#### What to work on
For this exercise, write out every entry exactly and leave the pictures out.

#### Data to process
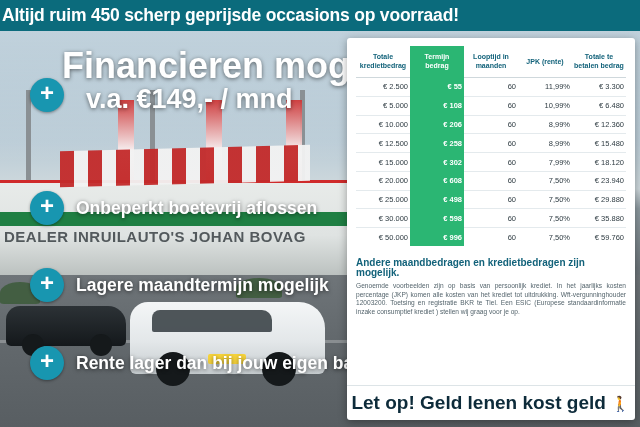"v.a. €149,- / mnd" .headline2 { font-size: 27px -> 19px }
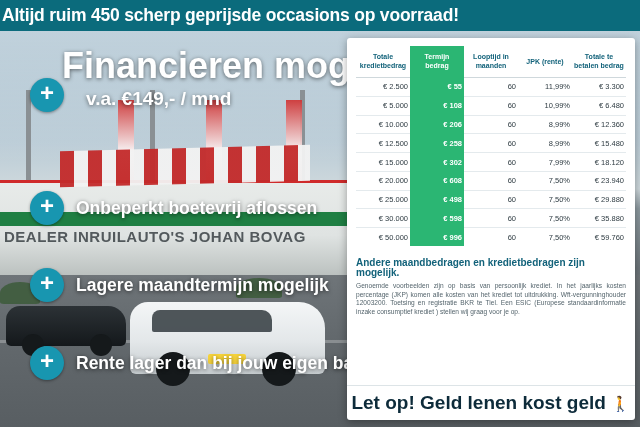"Let op! Geld lenen kost" .card-footer .ft { font-size: 19px -> 11px }
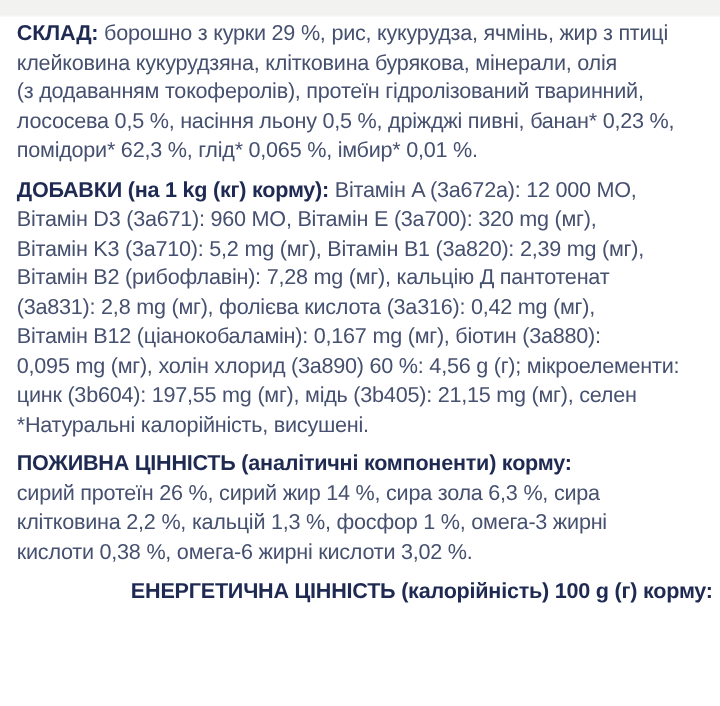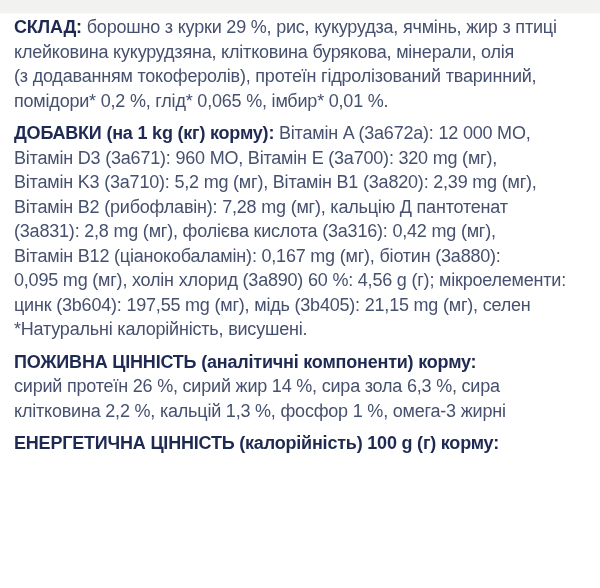"лососева 0,5 %, насіння льону" p.line { html: none -> <p>лососева 0,5 %, насіння льону 0,5 %, дріжджі пивні, банан* 0,23 %,</p> }
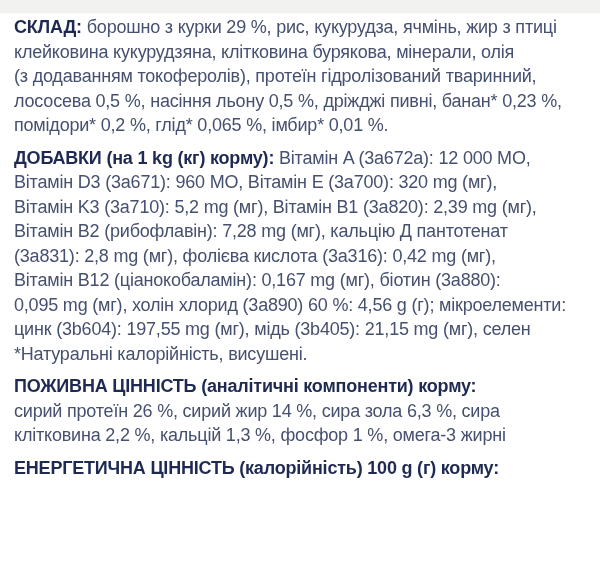"помідори* 0,2 %, глід* 0,065" p.line { text: 0,2 -> 62,3 }
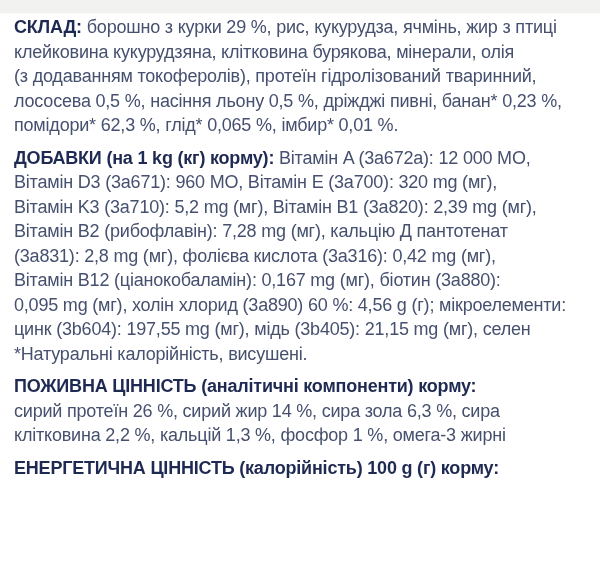"кислоти 0,38 %, омега-6 жирні" p.line { html: none -> <p>кислоти 0,38 %, омега-6 жирні кислоти 3,02 %.</p> }
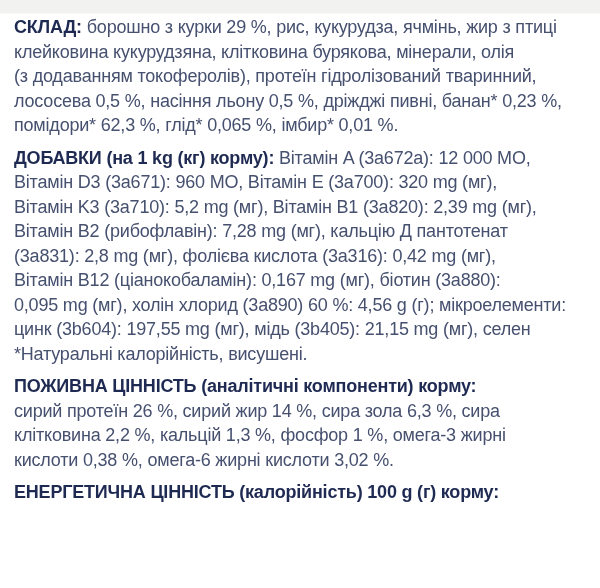"ЕНЕРГЕТИЧНА ЦІННІСТЬ (калорійність) 100" .sec:last-child { text-align: none -> right }
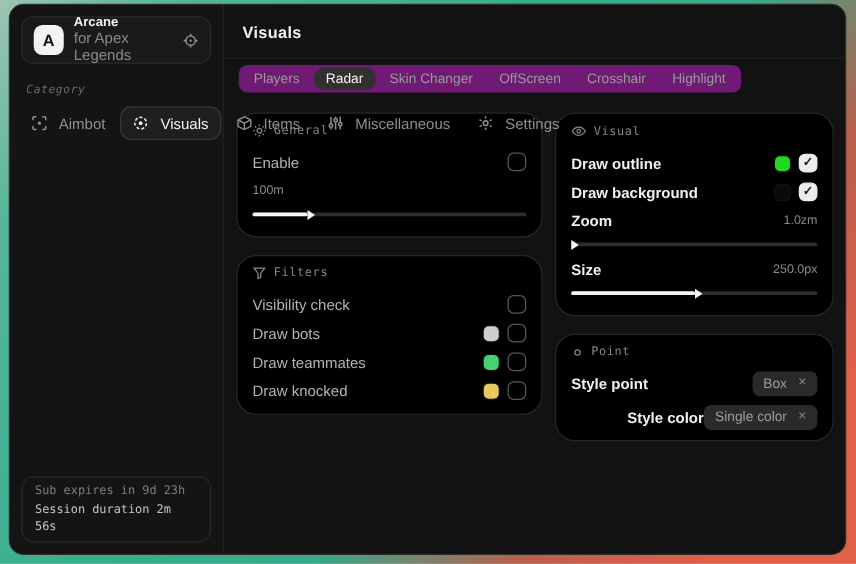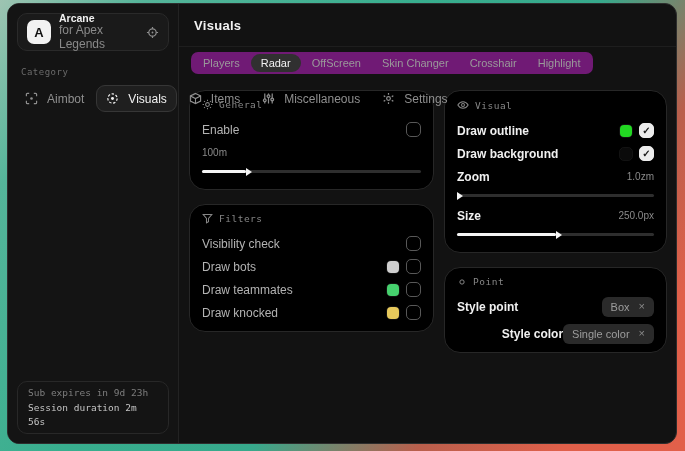"OffScreen" div.tab { order: before "Skin Changer" -> after "Skin Changer" }
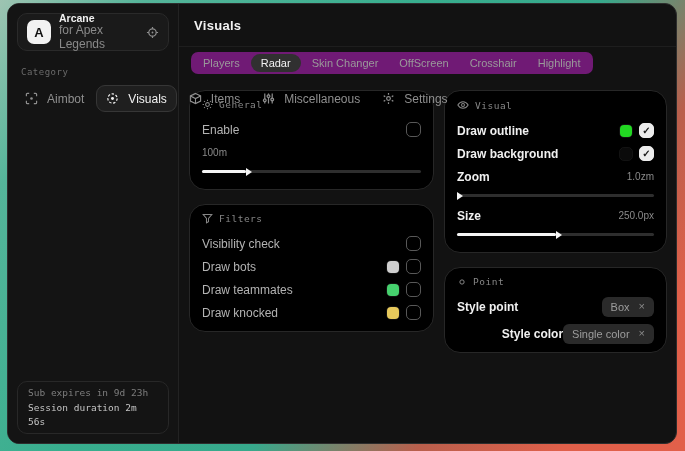"Category" .cat-label { font-style: none -> italic }
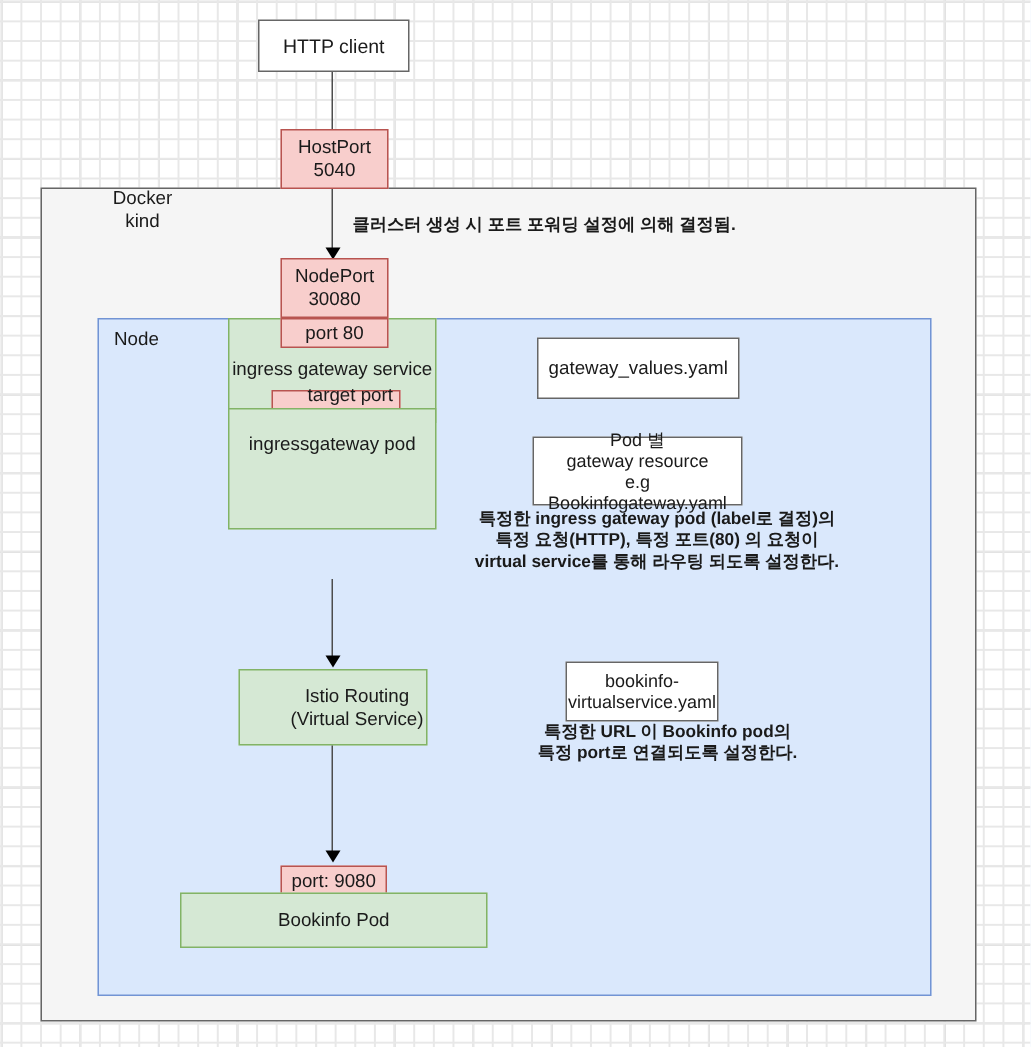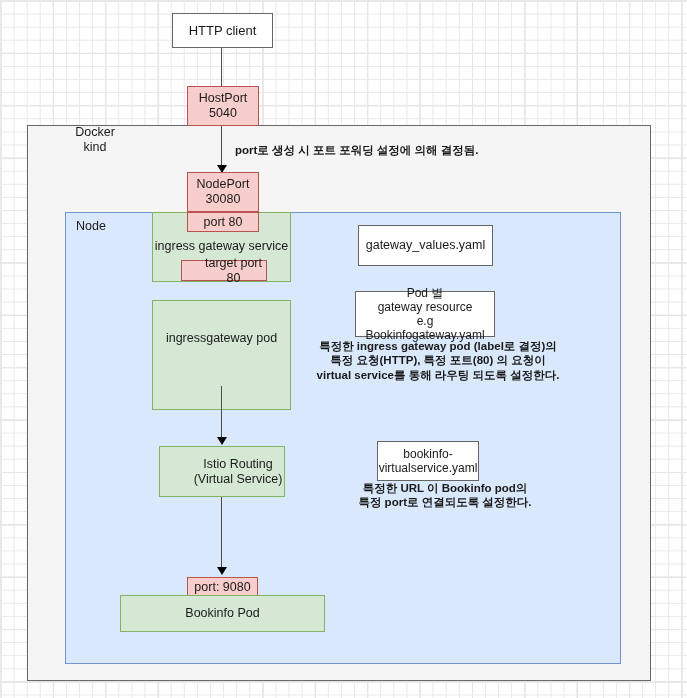"port로 생성 시 포트 포워딩" div.plain-text { text: port로 -> 클러스터 }
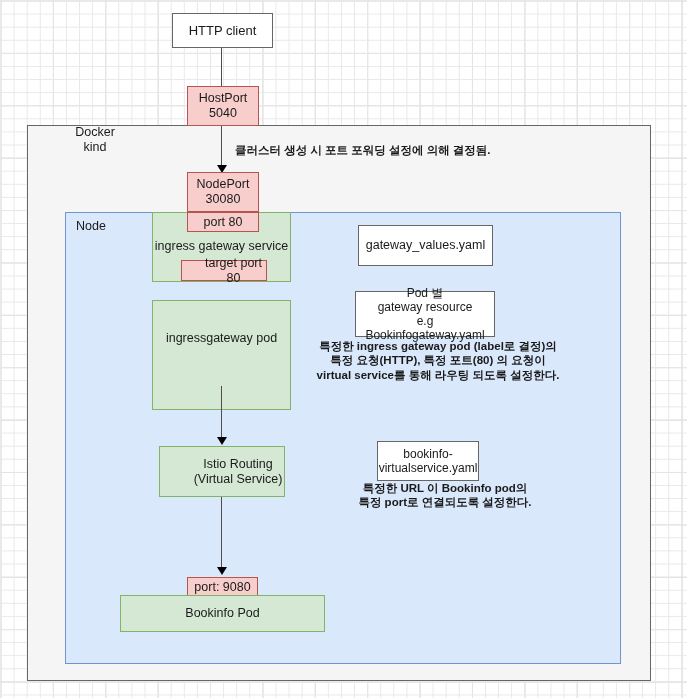"ingressgateway pod" div.box { height: 110px -> 81px; padding-top: 30px -> 16px; top: 300px -> 272px }
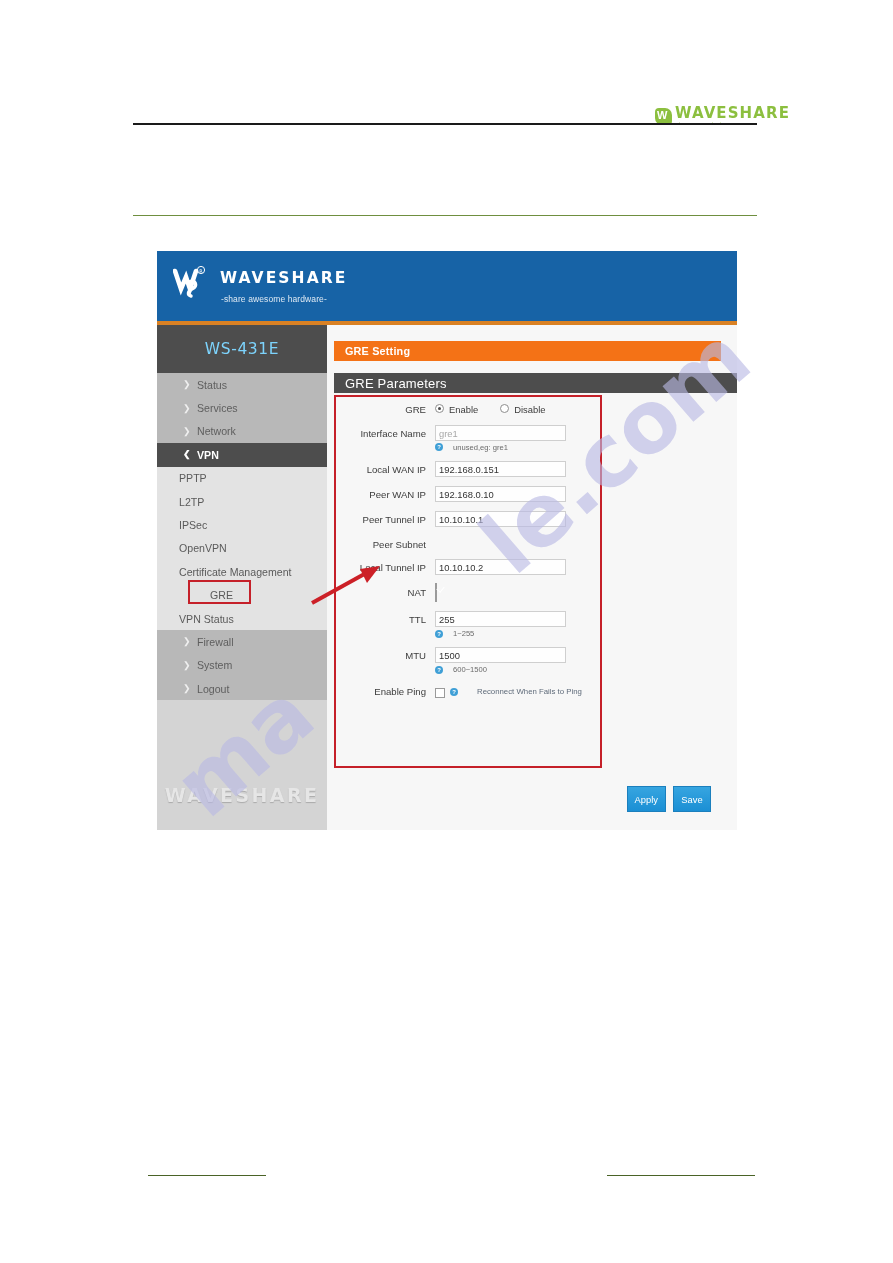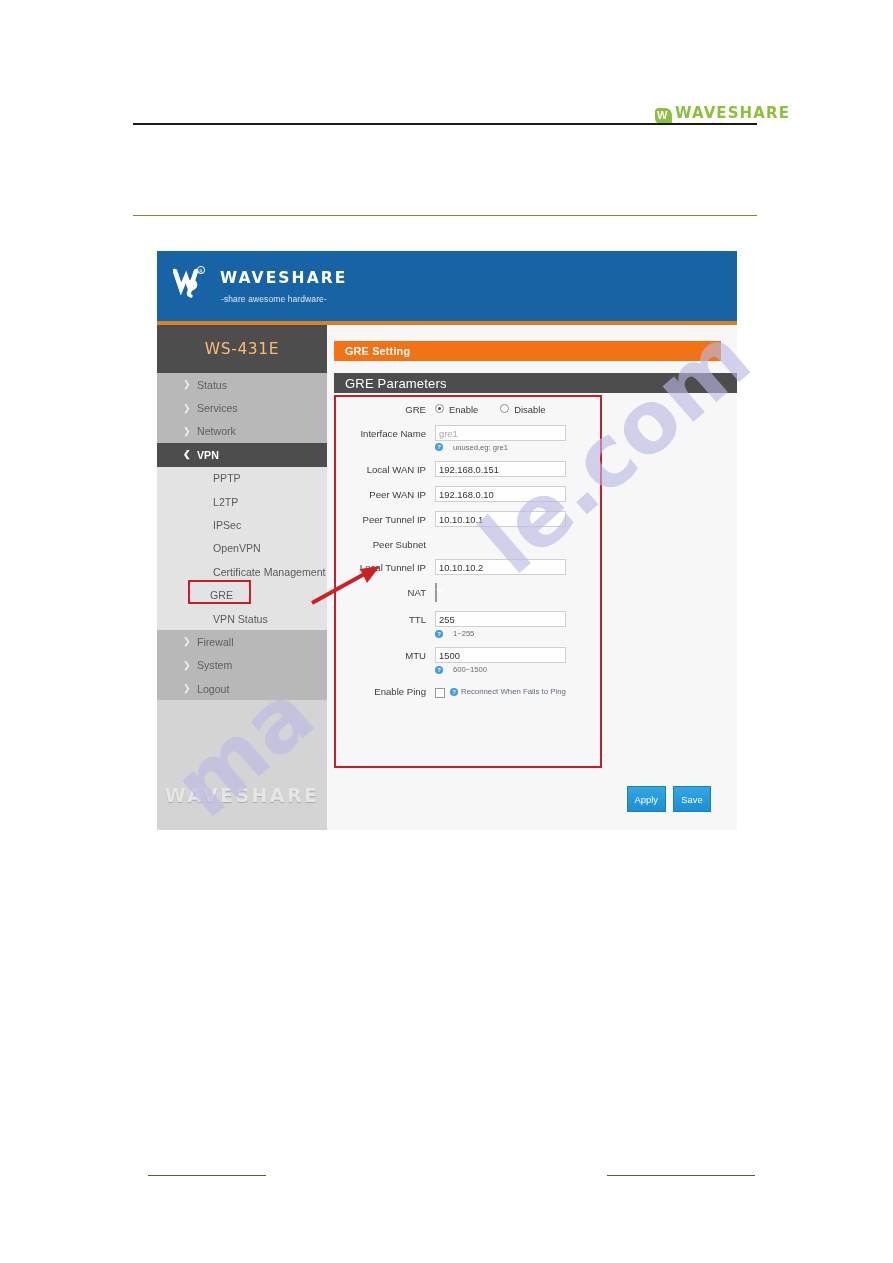"WS-431E" .model-box { color: #fdba74 -> #7dd3fc }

#### Reply
"v.a. €149,- / mnd" .headline2 { font-size: 27px -> 19px }
"Let op! Geld lenen kost" .card-footer .ft { font-size: 19px -> 11px }
"лососева 0,5 %, насіння льону" p.line { html: none -> <p>лососева 0,5 %, насіння льону 0,5 %, дріжджі пивні, банан* 0,23 %,</p> }
"помідори* 0,2 %, глід* 0,065" p.line { text: 0,2 -> 62,3 }
"кислоти 0,38 %, омега-6 жирні" p.line { html: none -> <p>кислоти 0,38 %, омега-6 жирні кислоти 3,02 %.</p> }
"ЕНЕРГЕТИЧНА ЦІННІСТЬ (калорійність) 100" .sec:last-child { text-align: none -> right }
"OffScreen" div.tab { order: before "Skin Changer" -> after "Skin Changer" }
"Category" .cat-label { font-style: none -> italic }
"port로 생성 시 포트 포워딩" div.plain-text { text: port로 -> 클러스터 }
"ingressgateway pod" div.box { height: 110px -> 81px; padding-top: 30px -> 16px; top: 300px -> 272px }
"WS-431E" .model-box { color: #fdba74 -> #7dd3fc }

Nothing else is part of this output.